Observation Description
pose_command_2d 2D goal position in robot’s base frame
rgbd_processed RGB-D camera images (normalized and processed)
base_lin_vel Robot’s linear velocity
base_ang_vel Robot’s angular velocity

:trophy: Rewards (mdp/rewards.py)

Reward Type Description
position_command_error_tanh :green_circle: Positive Reward for being close to goal
heading_command_error_abs :red_circle: Penalty Penalty for heading error
moving_towards_goal_reward :green_circle: Positive Reward for velocity towards goal
distance_to_goal_progress :green_circle: Positive Reward for reducing distance to goal
arrived_reward :star: Bonus Large reward for reaching goal
collision_penalty :red_circle: Penalty Penalty for collisions

:stop_sign: Terminations (mdp/terminations.py)

Condition Type Description
arrive :white_check_mark: Success Within threshold of goal
collision :x: Failure Contact force exceeds threshold
time_out :hourglass: Timeout Episode length limit

:zap: Events (mdp/events.py)

Event Description
reset_base Reset robot to safe position with random orientation
print_rewards Debug logging of reward components

3. :robot: Robot Configuration (coco_robot_cfg.py)

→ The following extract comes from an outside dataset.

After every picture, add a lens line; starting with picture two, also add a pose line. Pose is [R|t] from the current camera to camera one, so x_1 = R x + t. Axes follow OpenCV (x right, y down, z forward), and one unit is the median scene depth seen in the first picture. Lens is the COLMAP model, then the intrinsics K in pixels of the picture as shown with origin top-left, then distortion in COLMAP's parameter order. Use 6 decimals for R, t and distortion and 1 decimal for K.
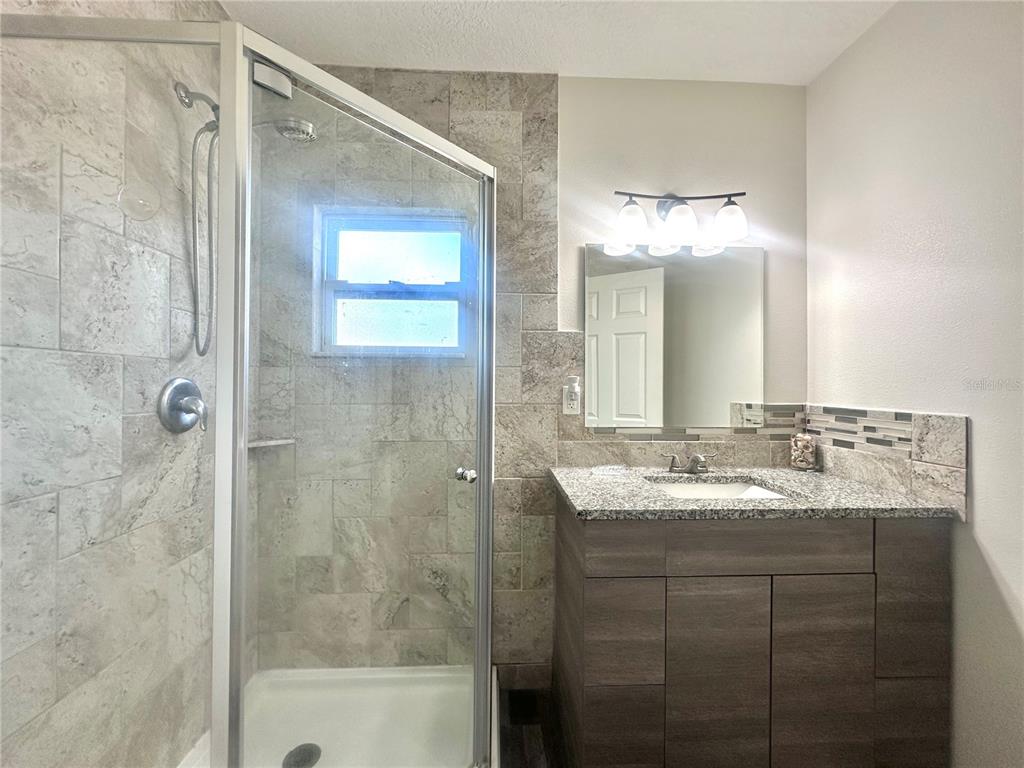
lens RADIAL K [[410.0, 0, 512.3], [0, 410.0, 383.1], [0, 0, 1]] dist [-0.001579, -0.000273]
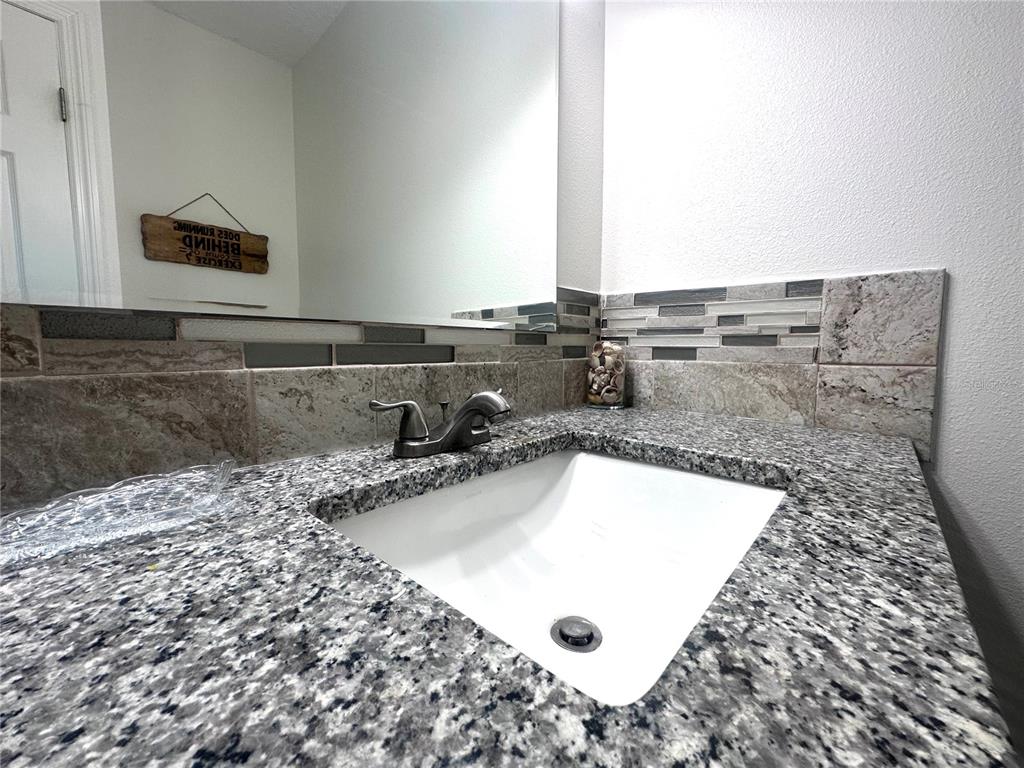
lens RADIAL K [[410.0, 0, 513.6], [0, 410.0, 381.2], [0, 0, 1]] dist [-0.001579, -0.000273]
pose [[0.696339, -0.060592, 0.715150, 0.245073], [-0.006868, 0.995822, 0.091059, 0.141275], [-0.717680, -0.068320, 0.693014, 0.784981]]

Defines the COCO delivery robot:

Component Details
Physical Properties Mass, inertia, collision shapes
Wheel Actuators DelayedPDActuator for realistic wheel dynamics
Axle Actuator DCMotor for steering
Shock Actuator ImplicitActuator for suspension
Action Space RestrictedCarAction (velocity and steering angle)
Sensors Cameras, contact sensors

4. :world_map: Scene Configuration

The scene includes:


:arrows_counterclockwise: Data Flow

:repeat: Training Loop

sequenceDiagram
    participant Env as Environment
    participant Robot as Robot
    participant Policy as Policy
    participant Reward as Reward System

    loop Each Episode
        Env->>Robot: Reset to safe position
        Env->>Policy: Initial observation

        loop Each Step
            Policy->>Robot: Action (velocity, steering)
            Robot->>Env: Execute action
            Env->>Reward: Compute rewards
            Reward-->>Policy: Reward signal
            Env->>Policy: Next observation

            alt Goal Reached
                Env->>Policy: Success termination
            else Collision
                Env->>Policy: Failure termination
            else Timeout
                Env->>Policy: Timeout termination
            end
        end
    end

Step-by-step:

  1. Environment Reset :arrows_counterclockwise:
    • Robot spawned at safe position (from safe_positions_auto_generated.py)
    • Goal sampled from safe positions
    • Sensors initialized
  2. Observation Collection :eye:
    • Goal position transformed to robot’s base frame
    • RGB-D images captured and processed
    • Robot state (velocity, orientation) collected
    • All observations concatenated into policy input
  3. Action Execution :joystick:
    • Policy outputs action (velocity, steering angle)
    • Action processed by RestrictedCarAction
    • Low-level joint commands sent to actuators
    • Physics simulation steps forward
  4. Reward Computation :moneybag:
    • Multiple reward components computed
    • Weighted sum produces total reward
    • Reward components logged for analysis
  5. Termination Check :checkered_flag:
    • Check if robot reached goal (success)
    • Check if robot collided (failure)
    • Check if episode timeout reached
  6. Repeat until termination, then reset

CostNav extends Isaac Lab’s ManagerBasedRLEnv:

Component Description
Managers Observation, Action, Command, Reward, Termination, Event managers
Scene Interactive scene with assets and sensors
Simulation Physics simulation context
Logging TensorBoard integration for metrics

:chart_with_upwards_trend: Cost Model Integration

The env_helpers.py module provides cost model integration:

graph LR
    A[Episode Data] --> B[Energy Computation]
    A --> C[SLA Check]
    A --> D[Maintenance Cost]

    B --> E[Business Metrics]
    C --> E
    D --> E

    E --> F[TensorBoard Logs]

    style A fill:#009688,color:#fff
    style E fill:#ff9800,color:#fff
    style F fill:#4caf50,color:#fff

!!! tip “Business-Oriented Evaluation” These metrics are computed during training and logged alongside standard RL metrics, enabling evaluation of policies based on business objectives rather than just task success.